TO DO: Set down each of the records below exactly as it reads. No pictures go into the copy.

(Transcribed page contents)
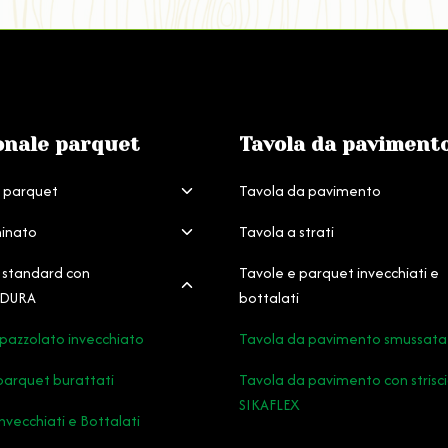
onale parquet
Tavola da paviment
ALTERNA
e parquet
Tavola da pavimento
MENU
ALTERNA
inato
Tavola a strati
FIGLIO
MENU
ALTERNA
 standard con
Tavole e parquet invecchiati e
FIGLIO
MENU
 DURA
bottalati
FIGLIO
pazzolato invecchiato
Tavola da pavimento smussata
parquet burattati
Tavola da pavimento con strisci
SIKAFLEX
nvecchiati e Bottalati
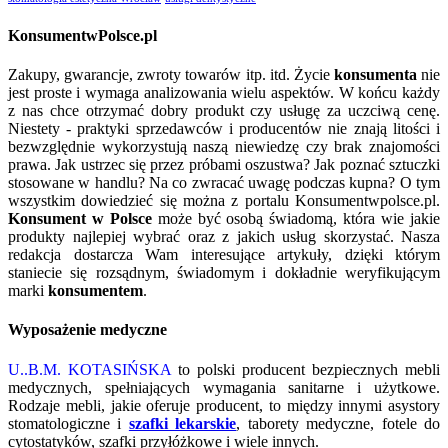
KonsumentwPolsce.pl
Zakupy, gwarancje, zwroty towarów itp. itd. Życie
konsumenta
nie
jest proste i wymaga analizowania wielu aspektów. W końcu każdy
z nas chce otrzymać dobry produkt czy usługę za uczciwą cenę.
Niestety - praktyki sprzedawców i producentów nie znają litości i
bezwzględnie wykorzystują naszą niewiedzę czy brak znajomości
prawa. Jak ustrzec się przez próbami oszustwa? Jak poznać sztuczki
stosowane w handlu? Na co zwracać uwagę podczas kupna? O tym
wszystkim dowiedzieć się można z portalu Konsumentwpolsce.pl.
Konsument w Polsce
może być osobą świadomą, która wie jakie
produkty najlepiej wybrać oraz z jakich usług skorzystać. Nasza
redakcja dostarcza Wam interesujące artykuły, dzięki którym
staniecie się rozsądnym, świadomym i dokładnie weryfikującym
marki
konsumentem
.
Wyposażenie medyczne
U..B.M. KOTASIŃSKA
to polski producent bezpiecznych mebli
medycznych, spełniających wymagania sanitarne i użytkowe.
Rodzaje mebli, jakie oferuje producent, to między innymi asystory
stomatologiczne i
szafki lekarskie
, taborety medyczne, fotele do
cytostatyków, szafki przyłóżkowe i wiele innych.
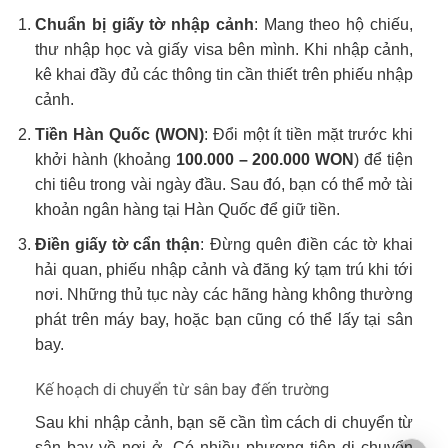
Chuẩn bị giấy tờ nhập cảnh
: Mang theo hộ chiếu,
thư nhập học và giấy visa bên mình. Khi nhập cảnh,
kê khai đầy đủ các thông tin cần thiết trên phiếu nhập
cảnh.
Tiền Hàn Quốc (WON)
: Đổi một ít tiền mặt trước khi
khởi hành (khoảng
100.000 – 200.000 WON
) để tiện
chi tiêu trong vài ngày đầu. Sau đó, bạn có thể mở tài
khoản ngân hàng tại Hàn Quốc để giữ tiền.
Điền giấy tờ cẩn thận
: Đừng quên điền các tờ khai
hải quan, phiếu nhập cảnh và đăng ký tạm trú khi tới
nơi. Những thủ tục này các hãng hàng không thường
phát trên máy bay, hoặc bạn cũng có thể lấy tại sân
bay.
Kế hoạch di chuyển từ sân bay đến trường
Sau khi nhập cảnh, bạn sẽ cần tìm cách di chuyển từ
sân bay về nơi ở. Có nhiều phương tiện di chuyển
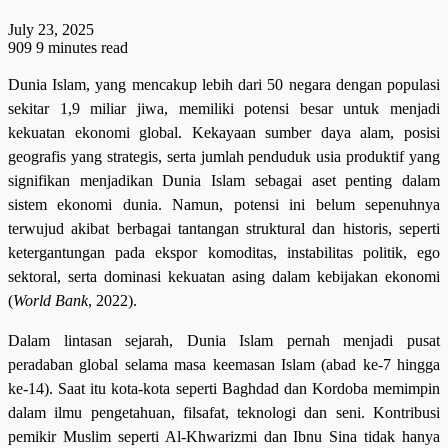
July 23, 2025
909
9 minutes read
Dunia Islam, yang mencakup lebih dari 50 negara dengan populasi
sekitar 1,9 miliar jiwa, memiliki potensi besar untuk menjadi
kekuatan ekonomi global. Kekayaan sumber daya alam, posisi
geografis yang strategis, serta jumlah penduduk usia produktif yang
signifikan menjadikan Dunia Islam sebagai aset penting dalam
sistem ekonomi dunia. Namun, potensi ini belum sepenuhnya
terwujud akibat berbagai tantangan struktural dan historis, seperti
ketergantungan pada ekspor komoditas, instabilitas politik, ego
sektoral, serta dominasi kekuatan asing dalam kebijakan ekonomi
(
World Bank
, 2022).
Dalam lintasan sejarah, Dunia Islam pernah menjadi pusat
peradaban global selama masa keemasan Islam (abad ke-7 hingga
ke-14). Saat itu kota-kota seperti Baghdad dan Kordoba memimpin
dalam ilmu pengetahuan, filsafat, teknologi dan seni. Kontribusi
pemikir Muslim seperti Al-Khwarizmi dan Ibnu Sina tidak hanya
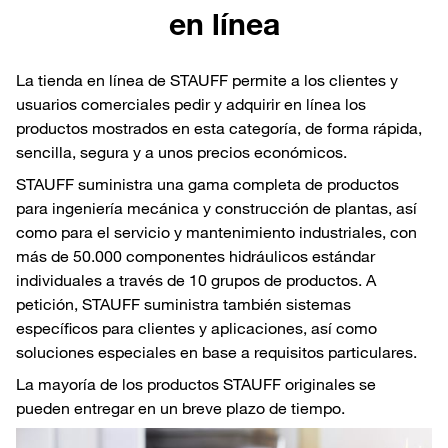
en línea
La tienda en línea de STAUFF permite a los clientes y
usuarios comerciales pedir y adquirir en línea los
productos mostrados en esta categoría, de forma rápida,
sencilla, segura y a unos precios económicos.
STAUFF suministra una gama completa de productos
para ingeniería mecánica y construcción de plantas, así
como para el servicio y mantenimiento industriales, con
más de 50.000 componentes hidráulicos estándar
individuales a través de 10 grupos de productos. A
petición, STAUFF suministra también sistemas
específicos para clientes y aplicaciones, así como
soluciones especiales en base a requisitos particulares.
La mayoría de los productos STAUFF originales se
pueden entregar en un breve plazo de tiempo.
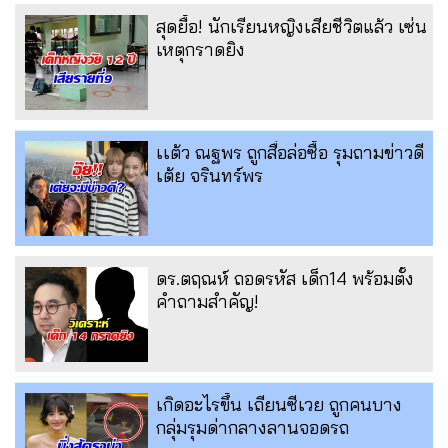
สุดยื้อ! นักเรียนหญิงเสียชีวิตแล้ว เซ่น
เหตุกราดยิง
เเต้ว ณฐพร ถูกสื่อล่อซื้อ รุมถามข่าวดี
เต้ย จรินทร์พร
ดร.ตฤณห์ ถอดรหัส เด็ก14 พร้อมตั้ง
คำถามสำคัญ!
เกิดอะไรขึ้น เถียนซีเวย ถูกคนบาง
กลุ่มรุมด่ากลางลานจอดรถ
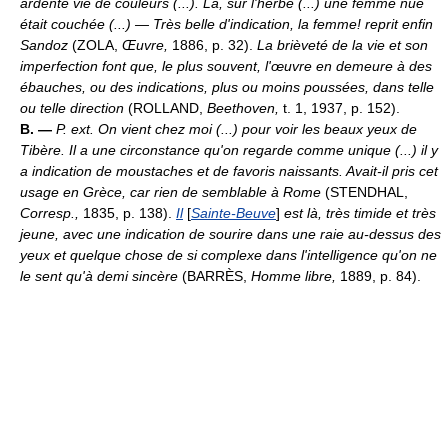
ardente vie de couleurs (...). Là, sur l'herbe (...) une femme nue
était couchée (...) — Très belle d'indication, la femme! reprit enfin
Sandoz
(ZOLA,
Œuvre,
1886, p. 32).
La brièveté de la vie et son
imperfection font que, le plus souvent, l'œuvre en demeure à des
ébauches, ou des indications, plus ou moins poussées, dans telle
ou telle direction
(ROLLAND,
Beethoven,
t. 1, 1937, p. 152).
B. —
P. ext.
On vient chez moi (...) pour voir les beaux yeux de
Tibère. Il a une circonstance qu'on regarde comme unique (...) il y
a indication de moustaches et de favoris naissants. Avait-il pris cet
usage en Grèce, car rien de semblable à Rome
(STENDHAL,
Corresp.,
1835, p. 138).
Il
[
Sainte-Beuve
]
est là, très timide et très
jeune, avec une indication de sourire dans une raie au-dessus des
yeux et quelque chose de si complexe dans l'intelligence qu'on ne
le sent qu'à demi sincère
(BARRÈS,
Homme libre,
1889, p. 84).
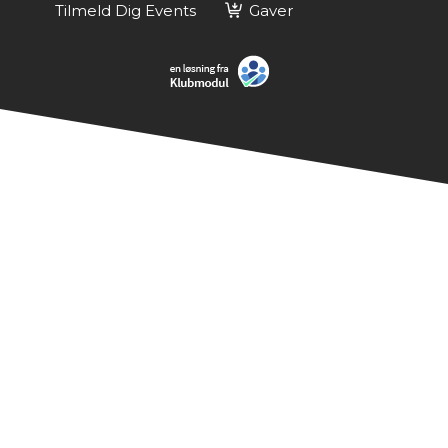
Tilmeld Dig Events
Gaver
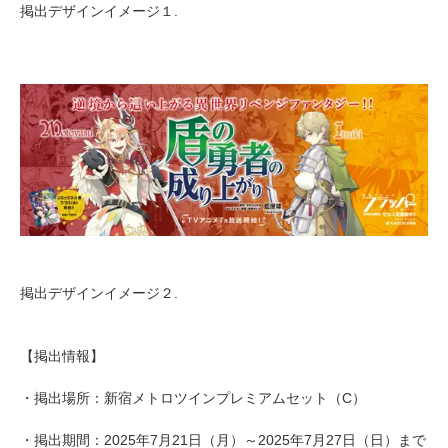
掲出デザインイメージ１.
掲出デザインイメージ２.
【掲出情報】
・掲出場所：新宿メトロツインプレミアムセット（C）
・掲出期間：2025年7月21日（月）～2025年7月27日（日）まで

RESPONSE TO THIS TASK:
onale parquet
Tavola da paviment
ALTERNA
e parquet
Tavola da pavimento
MENU
ALTERNA
inato
Tavola a strati
FIGLIO
MENU
ALTERNA
 standard con
Tavole e parquet invecchiati e
FIGLIO
MENU
 DURA
bottalati
FIGLIO
pazzolato invecchiato
Tavola da pavimento smussata
parquet burattati
Tavola da pavimento con strisci
SIKAFLEX
nvecchiati e Bottalati
KonsumentwPolsce.pl
Zakupy, gwarancje, zwroty towarów itp. itd. Życie
konsumenta
nie
jest proste i wymaga analizowania wielu aspektów. W końcu każdy
z nas chce otrzymać dobry produkt czy usługę za uczciwą cenę.
Niestety - praktyki sprzedawców i producentów nie znają litości i
bezwzględnie wykorzystują naszą niewiedzę czy brak znajomości
prawa. Jak ustrzec się przez próbami oszustwa? Jak poznać sztuczki
stosowane w handlu? Na co zwracać uwagę podczas kupna? O tym
wszystkim dowiedzieć się można z portalu Konsumentwpolsce.pl.
Konsument w Polsce
może być osobą świadomą, która wie jakie
produkty najlepiej wybrać oraz z jakich usług skorzystać. Nasza
redakcja dostarcza Wam interesujące artykuły, dzięki którym
staniecie się rozsądnym, świadomym i dokładnie weryfikującym
marki
konsumentem
.
Wyposażenie medyczne
U..B.M. KOTASIŃSKA
to polski producent bezpiecznych mebli
medycznych, spełniających wymagania sanitarne i użytkowe.
Rodzaje mebli, jakie oferuje producent, to między innymi asystory
stomatologiczne i
szafki lekarskie
, taborety medyczne, fotele do
cytostatyków, szafki przyłóżkowe i wiele innych.
Chuẩn bị giấy tờ nhập cảnh
: Mang theo hộ chiếu,
thư nhập học và giấy visa bên mình. Khi nhập cảnh,
kê khai đầy đủ các thông tin cần thiết trên phiếu nhập
cảnh.
Tiền Hàn Quốc (WON)
: Đổi một ít tiền mặt trước khi
khởi hành (khoảng
100.000 – 200.000 WON
) để tiện
chi tiêu trong vài ngày đầu. Sau đó, bạn có thể mở tài
khoản ngân hàng tại Hàn Quốc để giữ tiền.
Điền giấy tờ cẩn thận
: Đừng quên điền các tờ khai
hải quan, phiếu nhập cảnh và đăng ký tạm trú khi tới
nơi. Những thủ tục này các hãng hàng không thường
phát trên máy bay, hoặc bạn cũng có thể lấy tại sân
bay.
Kế hoạch di chuyển từ sân bay đến trường
Sau khi nhập cảnh, bạn sẽ cần tìm cách di chuyển từ
sân bay về nơi ở. Có nhiều phương tiện di chuyển
July 23, 2025
909
9 minutes read
Dunia Islam, yang mencakup lebih dari 50 negara dengan populasi
sekitar 1,9 miliar jiwa, memiliki potensi besar untuk menjadi
kekuatan ekonomi global. Kekayaan sumber daya alam, posisi
geografis yang strategis, serta jumlah penduduk usia produktif yang
signifikan menjadikan Dunia Islam sebagai aset penting dalam
sistem ekonomi dunia. Namun, potensi ini belum sepenuhnya
terwujud akibat berbagai tantangan struktural dan historis, seperti
ketergantungan pada ekspor komoditas, instabilitas politik, ego
sektoral, serta dominasi kekuatan asing dalam kebijakan ekonomi
(
World Bank
, 2022).
Dalam lintasan sejarah, Dunia Islam pernah menjadi pusat
peradaban global selama masa keemasan Islam (abad ke-7 hingga
ke-14). Saat itu kota-kota seperti Baghdad dan Kordoba memimpin
dalam ilmu pengetahuan, filsafat, teknologi dan seni. Kontribusi
pemikir Muslim seperti Al-Khwarizmi dan Ibnu Sina tidak hanya
en línea
La tienda en línea de STAUFF permite a los clientes y
usuarios comerciales pedir y adquirir en línea los
productos mostrados en esta categoría, de forma rápida,
sencilla, segura y a unos precios económicos.
STAUFF suministra una gama completa de productos
para ingeniería mecánica y construcción de plantas, así
como para el servicio y mantenimiento industriales, con
más de 50.000 componentes hidráulicos estándar
individuales a través de 10 grupos de productos. A
petición, STAUFF suministra también sistemas
específicos para clientes y aplicaciones, así como
soluciones especiales en base a requisitos particulares.
La mayoría de los productos STAUFF originales se
pueden entregar en un breve plazo de tiempo.
สุดยื้อ! นักเรียนหญิงเสียชีวิตแล้ว เซ่น
เหตุกราดยิง
เเต้ว ณฐพร ถูกสื่อล่อซื้อ รุมถามข่าวดี
เต้ย จรินทร์พร
ดร.ตฤณห์ ถอดรหัส เด็ก14 พร้อมตั้ง
คำถามสำคัญ!
เกิดอะไรขึ้น เถียนซีเวย ถูกคนบาง
กลุ่มรุมด่ากลางลานจอดรถ
ardente vie de couleurs (...). Là, sur l'herbe (...) une femme nue
était couchée (...) — Très belle d'indication, la femme! reprit enfin
Sandoz
(ZOLA,
Œuvre,
1886, p. 32).
La brièveté de la vie et son
imperfection font que, le plus souvent, l'œuvre en demeure à des
ébauches, ou des indications, plus ou moins poussées, dans telle
ou telle direction
(ROLLAND,
Beethoven,
t. 1, 1937, p. 152).
B. —
P. ext.
On vient chez moi (...) pour voir les beaux yeux de
Tibère. Il a une circonstance qu'on regarde comme unique (...) il y
a indication de moustaches et de favoris naissants. Avait-il pris cet
usage en Grèce, car rien de semblable à Rome
(STENDHAL,
Corresp.,
1835, p. 138).
Il
[
Sainte-Beuve
]
est là, très timide et très
jeune, avec une indication de sourire dans une raie au-dessus des
yeux et quelque chose de si complexe dans l'intelligence qu'on ne
le sent qu'à demi sincère
(BARRÈS,
Homme libre,
1889, p. 84).
Tilmeld Dig Events
Gaver
掲出デザインイメージ１.
掲出デザインイメージ２.
【掲出情報】
・掲出場所：新宿メトロツインプレミアムセット（C）
・掲出期間：2025年7月21日（月）～2025年7月27日（日）まで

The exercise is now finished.